New Delhi understands that connectivity won’t happen without capital. While India has been keen to cash in on opportunities like the AIIB, it’s been reluctant to open its disputed border regions up to Chinese investment or even presence. That’s where India’s blossoming friendship with Japan is coming to the fore.
Modi has welcomed Japan’s eagerness to invest in infrastructure projects in the northeast. Japan continues to participate in tenders to improve India’s railways. Upon signing a $15 billion deal to build the high-speed Mumbai–Ahmedabad railway, Modi claimed that, ‘No friend will matter more in realizing India’s economic dreams than Japan’. Further, the two countries recently announced joint infrastructure projects in the ANI. Japanese corporates are on board, too, recently ranking India the ‘most favoured destination for investment’. While Japan’s infrastructure drive is no match for China’s One Belt One Road initiative, strategic trust counts for a lot—India has more of it with Japan than exists in the Sino-Indian relationship.
India’s infrastructure drive also extends to maritime connectivity and port development, but here too India’s concerns about China come to bear. New Delhi is suspicious of the strategic implications of China’s Maritime Silk Road, which brings Beijing closer toward India’s maritime boundary at a time when New Delhi’s eager to play a greater security role in the region. Even though Modi is keen to foster better economic ties with Beijing, New Delhi is well aware of the increasing strategic competition in the Indian Ocean region.
But Modi is looking beyond Beijing. During his address to the inaugural Maritime India summit in April this year, Modi emphasised India’s maritime heritage and the importance of strengthening the nation’s maritime capabilities and infrastructure. He concluded his enthusiastic speech with a call for greater engagement: ‘This is the right time to come to India; it is even better to come through the sea route.’ Modi wants new partners who can invest in India’s maritime sector, focusing on ship building and boosting existing port capacities.
In pursuing active connectivity diplomacy, Modi is hoping to extend India’s success in collaborating with new and old international partners—relationships that he hopes to expand regionally over the coming years. Modi wants India to play a responsible and credible leadership role in the sub-continent and beyond. Connectivity projects in the region may well become a critical part of India’s soft power diplomacy.

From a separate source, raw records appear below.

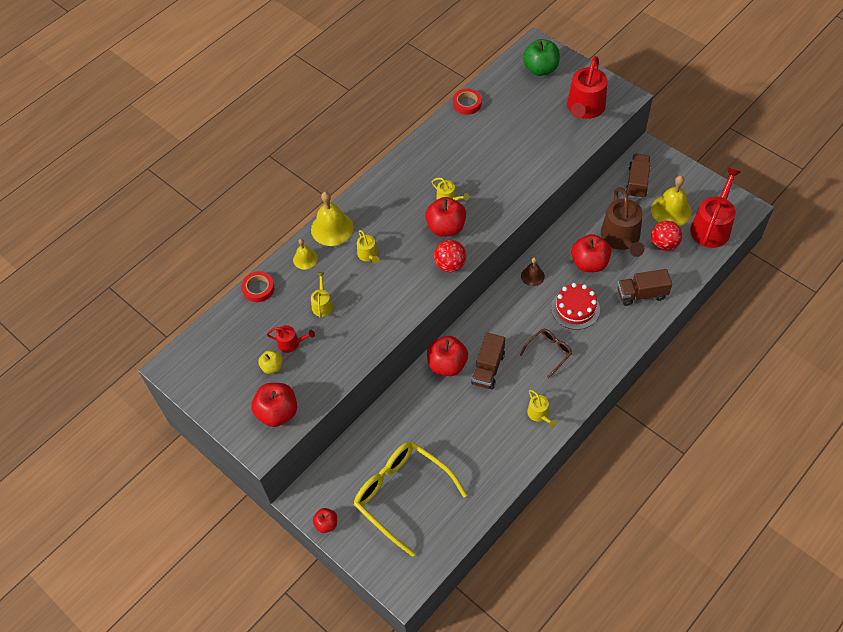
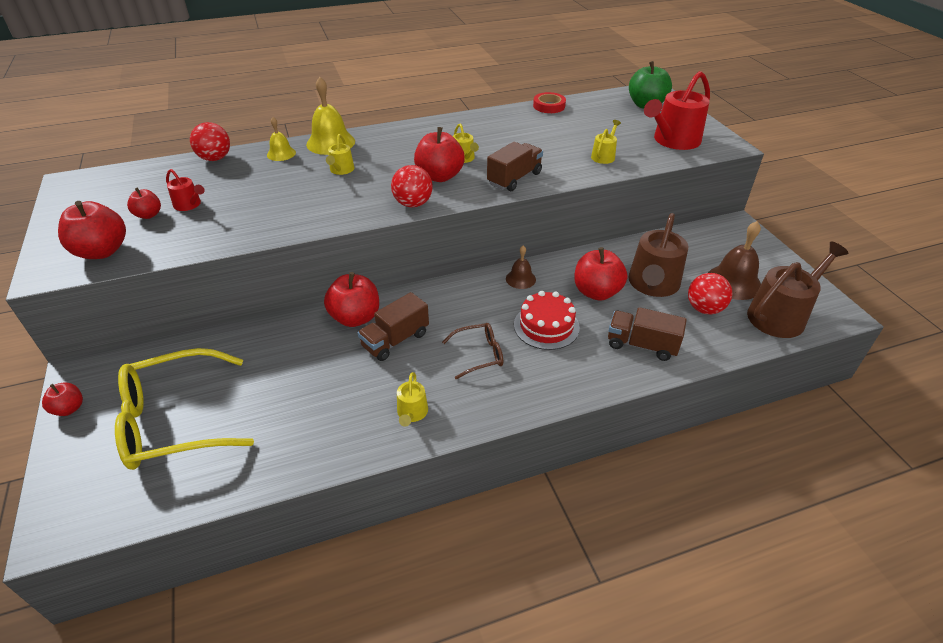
camera: 25 degrees right, 15 degrees down
red tape [241,271,275,302] -> red ball [190,122,230,161]
yellow apple [258,350,283,374] -> red apple [127,187,161,219]
yellow watering can [311,272,333,318] -> yellow watering can moved to [591,120,621,164]
yellow glasses [354,441,467,557] -> yellow glasses turned 90 degrees counterclockwise [115,348,254,470]
brown truck [626,153,650,199] -> brown truck moved to [487,142,543,191]
yellow bell [651,175,692,226] -> brown bell [708,221,761,300]
red watering can [690,167,741,248] -> brown watering can [747,241,849,338]

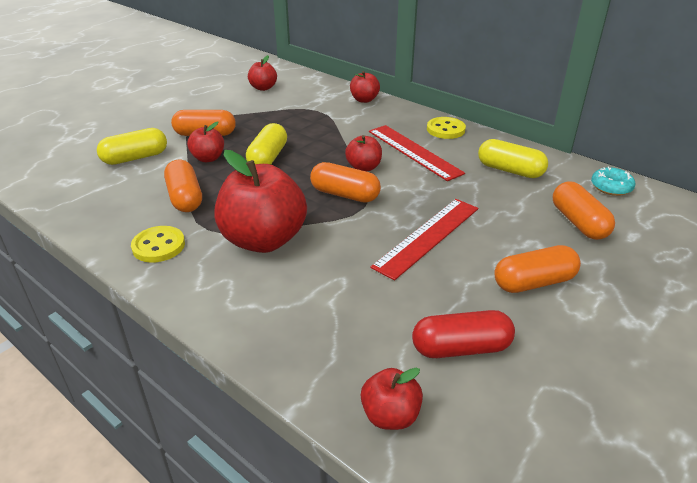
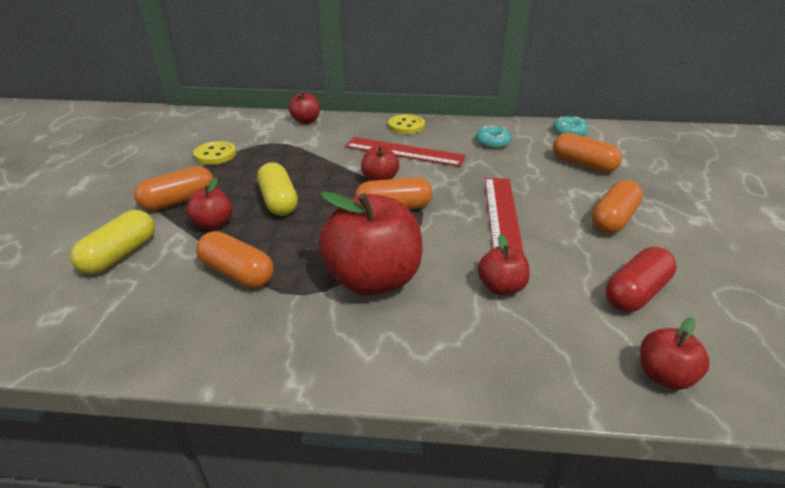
camera: 35 degrees left, 0 degrees up
yellow button [131,226,185,263] -> yellow button moved to [193,141,236,165]
red apple [248,55,277,91] -> red apple moved to [478,234,530,295]
yellow capsule [478,139,548,178] -> turquoise donut [476,125,512,149]

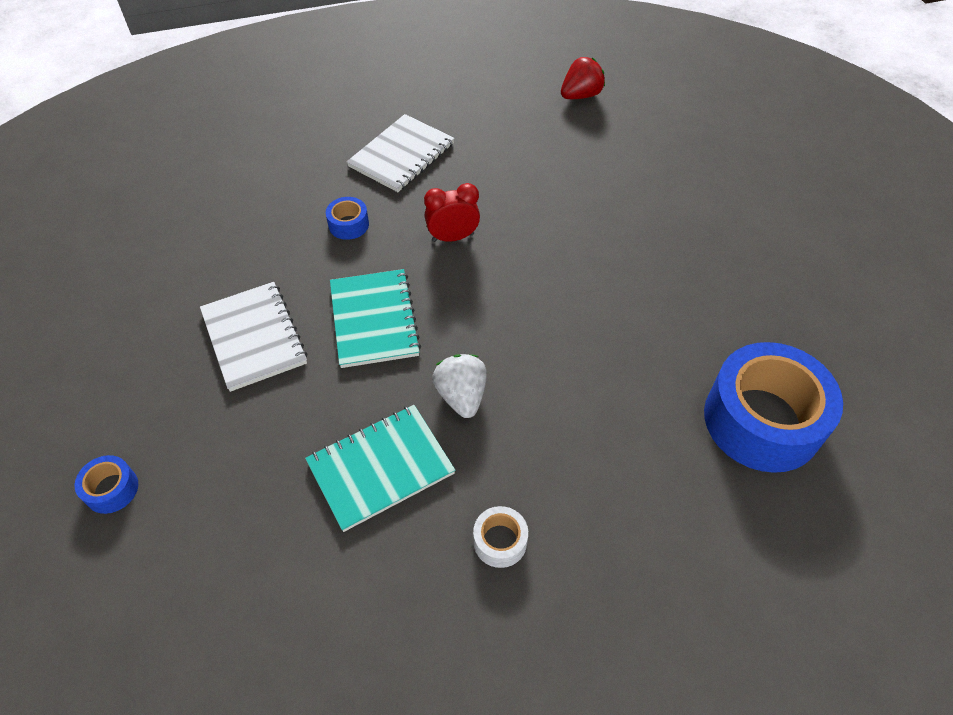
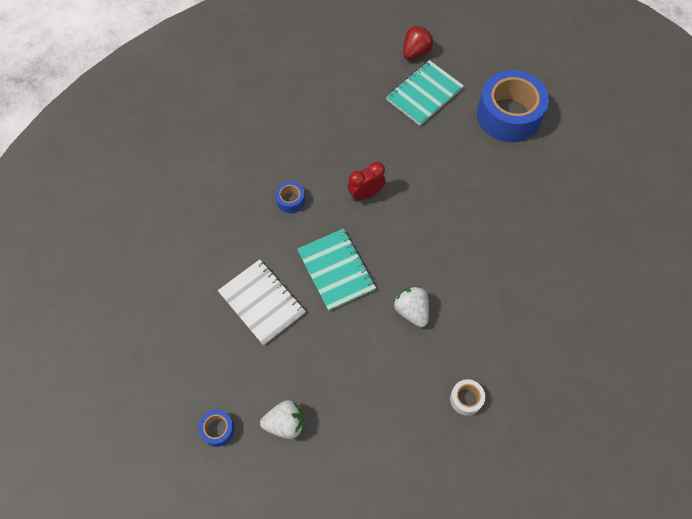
camera: 15 degrees left, 10 degrees up
turquoise notebook [305,405,455,532] -> turquoise notebook moved to [386,60,464,126]
white notebook [347,114,455,192] -> none
blue tape [704,342,843,473] -> blue tape moved to [477,70,549,142]
none -> white strawberry [260,400,304,439]

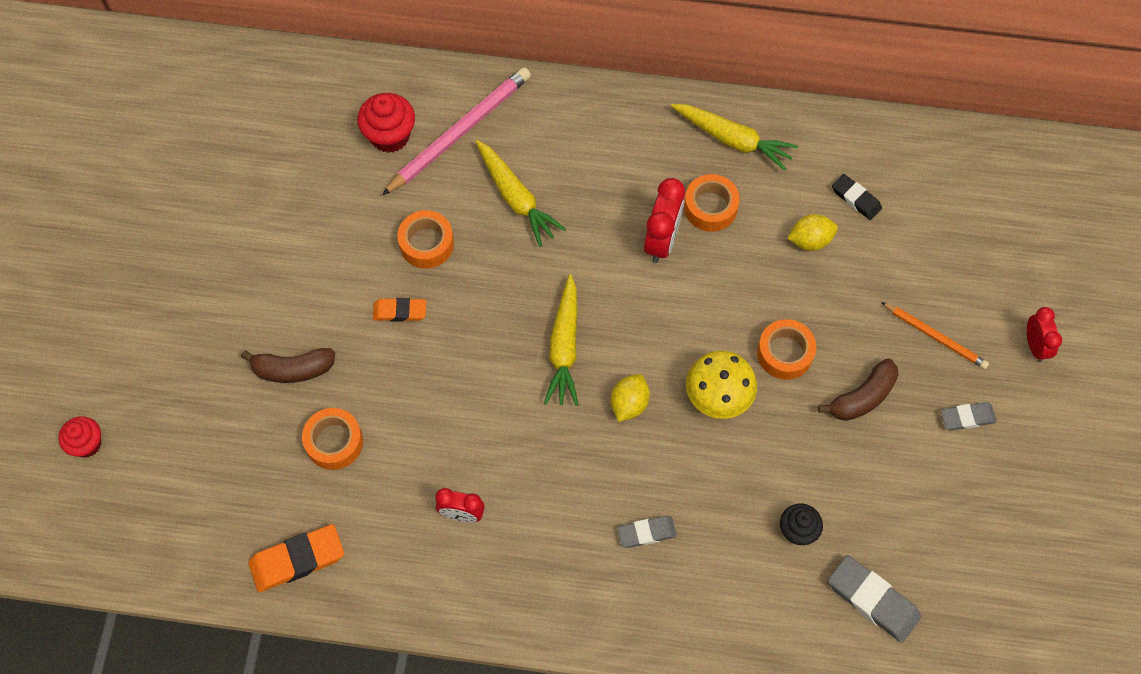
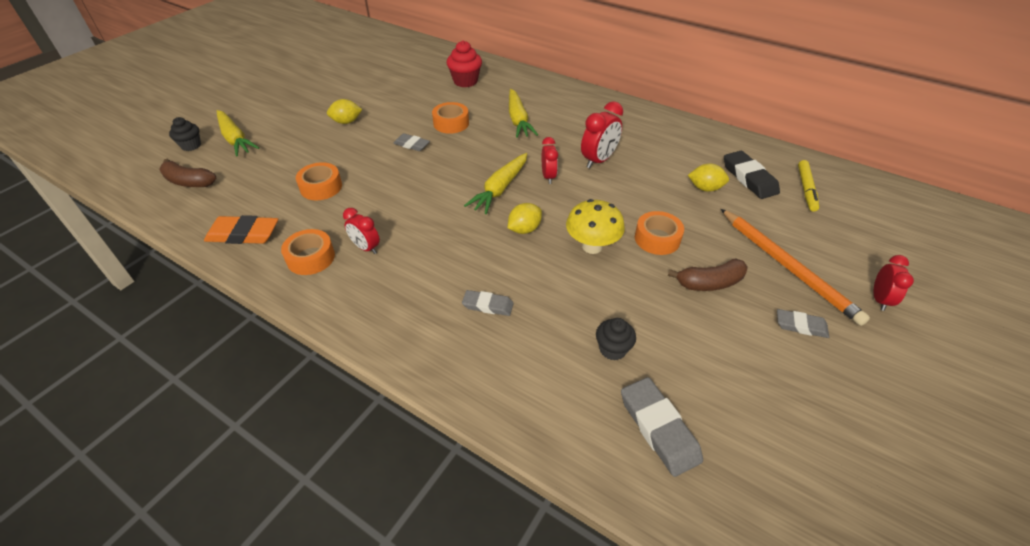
camera: 25 degrees right, 20 degrees down
red cupcake [58,416,101,458] -> black cupcake [169,117,201,151]
brown banana [241,348,335,383] -> brown banana moved to [159,159,216,187]
orange eraser [373,298,426,322] -> grey eraser [393,133,430,151]
pink pencil [382,67,531,195] -> none
yellow carrot [671,104,798,171] -> yellow carrot moved to [217,110,259,157]
orange tape [684,174,740,232] -> orange tape moved to [281,229,335,275]
black eraser [832,174,882,220] -> black eraser [724,151,780,199], size x1.62
orange pencil [881,302,989,369] -> orange pencil [721,209,870,326], size x1.75
none -> yellow lemon [327,99,362,124]
none -> red clock [542,137,558,184]
none -> yellow marker [798,160,819,212]

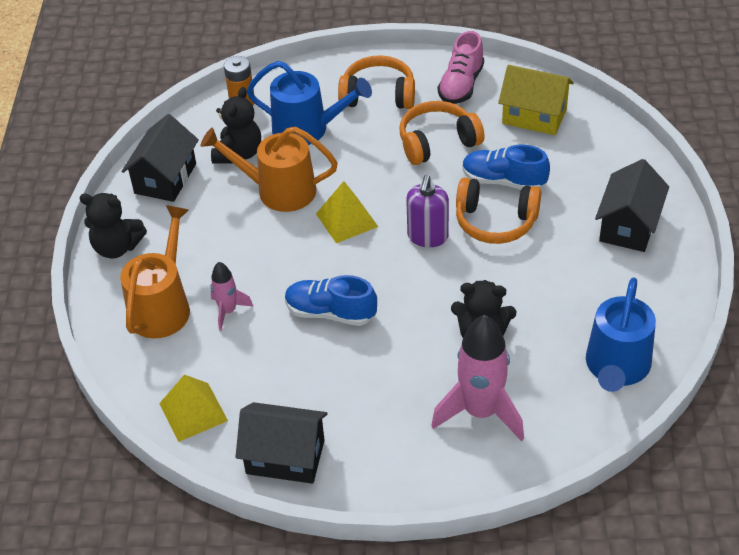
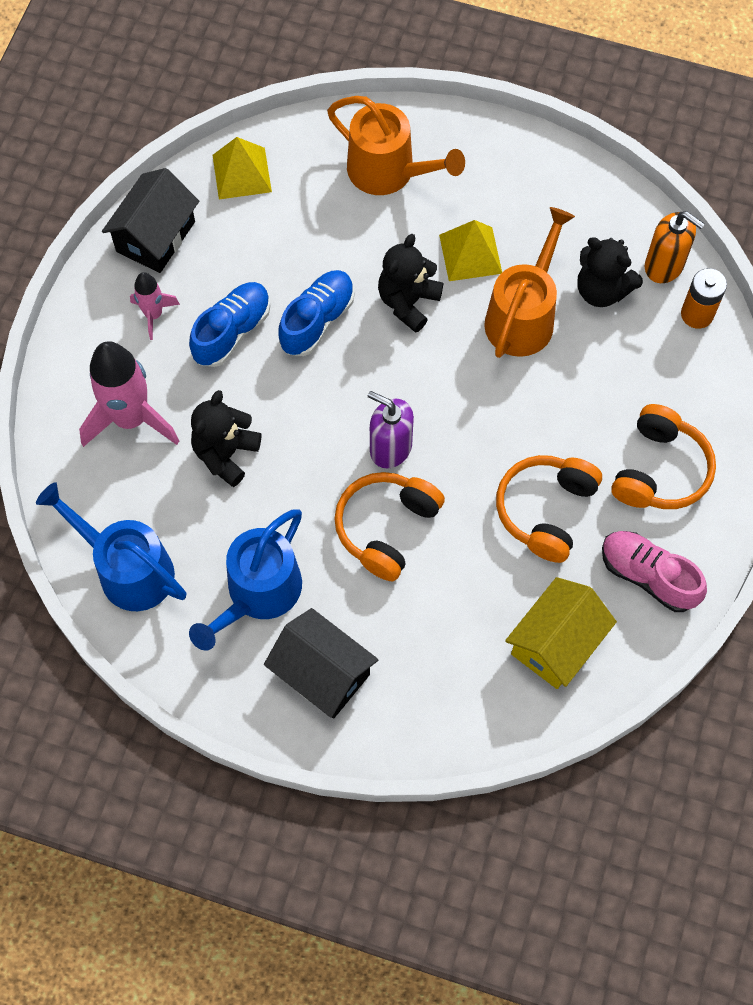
camera: 105 degrees right, 20 degrees up
black teddy bear [80,193,147,258] -> black teddy bear moved to [378,234,443,333]
black house [122,114,199,202] -> none
pink rocket [210,262,253,331] -> pink rocket moved to [130,272,180,340]
blue watering can [247,61,372,145] -> blue watering can moved to [189,509,302,651]
yellow pyramid [316,181,378,243] -> yellow pyramid moved to [439,220,502,281]
orange headphones [400,101,485,165] -> orange headphones turned 150 degrees counterclockwise [496,455,602,563]
blue shoe [462,144,550,190] -> blue shoe moved to [189,282,270,367]
none -> orange soap dispenser [645,211,705,283]

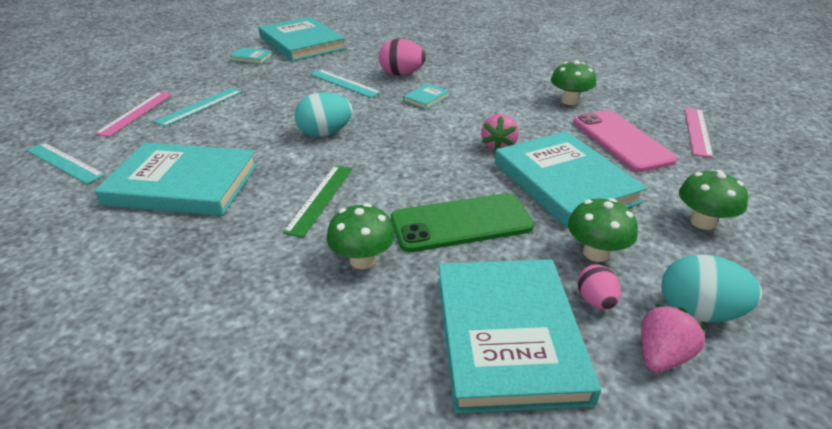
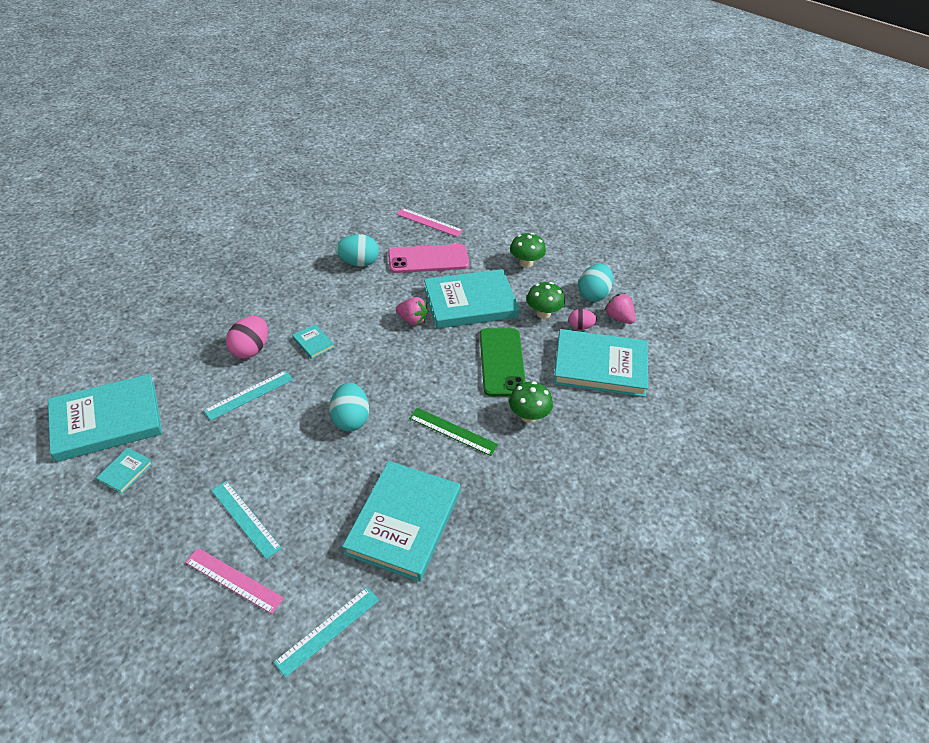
camera: 80 degrees left, 10 degrees up
green mushroom [551,61,596,105] -> turquoise egg [336,234,379,267]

The Indian Prime Minister’s new outlook, be it through the domestic or regional connectivity sphere or through the maritime domain, demands greater international engagement from a country which has functioned more or less in isolation for far too long. Delhi’s engagement at the global level is seen by some to be a shift in India’s non-alignment policy. While that’s true to a point, in reality the shift only represents the fresh outlook that’s necessary for India to play a more active role in shaping the region’s security architecture. Strategic engagement isn’t the same as strategic alignment, and New Delhi must be able to draw this distinction as it steps up connectivity collaboration with partners around the globe over the coming years.